Team & roles
Invite the staff who work your inbox and callback queue, and give each person the right level of access. Four roles — owner, admin, member, and viewer — decide what someone can see and do.
At a glance
- Four roles: owner, admin, member, and viewer, from full control to read-only.
- Invite by email; people you add are the ones who receive callback alerts and work the queues.
- Least privilege by default — give each person only the access their job needs.
- The owner role is protected and controls billing and the account itself.
The four roles
Access is role-based, so you can hand a new front-desk hire the queue without handing them your billing. Each teammate has exactly one role.

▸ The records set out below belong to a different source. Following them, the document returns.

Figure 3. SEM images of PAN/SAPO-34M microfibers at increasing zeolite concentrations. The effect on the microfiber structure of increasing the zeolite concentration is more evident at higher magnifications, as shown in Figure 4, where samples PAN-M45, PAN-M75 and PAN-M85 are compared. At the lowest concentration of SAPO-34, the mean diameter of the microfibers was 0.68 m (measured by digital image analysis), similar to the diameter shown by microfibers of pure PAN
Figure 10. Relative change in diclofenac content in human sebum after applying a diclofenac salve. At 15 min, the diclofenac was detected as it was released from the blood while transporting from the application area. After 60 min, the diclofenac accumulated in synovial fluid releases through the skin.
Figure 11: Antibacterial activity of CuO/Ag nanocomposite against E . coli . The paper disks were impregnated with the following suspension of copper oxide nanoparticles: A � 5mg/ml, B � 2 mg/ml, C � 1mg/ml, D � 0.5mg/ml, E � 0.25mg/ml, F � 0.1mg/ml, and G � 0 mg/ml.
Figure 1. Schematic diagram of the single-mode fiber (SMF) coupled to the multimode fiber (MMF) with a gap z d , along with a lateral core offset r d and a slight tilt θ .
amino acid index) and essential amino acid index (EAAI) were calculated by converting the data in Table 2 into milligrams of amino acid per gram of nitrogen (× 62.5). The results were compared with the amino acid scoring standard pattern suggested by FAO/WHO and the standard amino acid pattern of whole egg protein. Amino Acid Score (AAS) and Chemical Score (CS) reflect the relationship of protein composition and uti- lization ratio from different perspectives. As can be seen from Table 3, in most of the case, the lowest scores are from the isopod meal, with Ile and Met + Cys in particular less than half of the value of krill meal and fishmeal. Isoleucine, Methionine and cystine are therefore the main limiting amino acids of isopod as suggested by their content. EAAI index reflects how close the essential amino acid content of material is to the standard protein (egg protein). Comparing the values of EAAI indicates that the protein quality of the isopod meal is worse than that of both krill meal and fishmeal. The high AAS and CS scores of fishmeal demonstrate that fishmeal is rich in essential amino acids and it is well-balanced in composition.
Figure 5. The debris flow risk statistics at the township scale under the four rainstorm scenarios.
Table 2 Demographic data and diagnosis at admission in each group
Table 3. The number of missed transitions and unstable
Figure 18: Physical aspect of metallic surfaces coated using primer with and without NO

| Role | What they can do |
|---|---|
| Owner | Full access, including billing and deleting the organization. The owner role is protected. |
| Admin | Manage members and settings, and view all data across the account. |
| Member | View and respond to the calls and callbacks they work — the everyday front-desk role. |
| Viewer | Read-only access to calls and contacts, with no ability to change anything. |
Give the least access that does the job
Inviting staff
Owners and admins can invite teammates from the Team area of the dashboard.
Send the invite
Enter the teammate’s email and choose their role. They receive an invitation to join your account.They accept and sign in
The teammate creates their sign-in and lands in your provider-neutral dashboard, scoped to your account only.They start working the queue
Members and above can see the inbox and work the callback queue right away.
Who gets notified
The people you add to the team are the people who receive callback alerts and work the follow-up queues. That is why keeping the team list current matters: a new callback should reach someone who can act on it. See Callback queue for how alerts fire and Analytics for the optional weekly summary.
Changing & removing access
Roles are not permanent. Owners can manage everyone (except other owners), and admins can manage members and viewers — so you can promote a trusted teammate, or remove access the moment someone leaves. Because each person is a distinct account with an audited action trail, you always know who did what.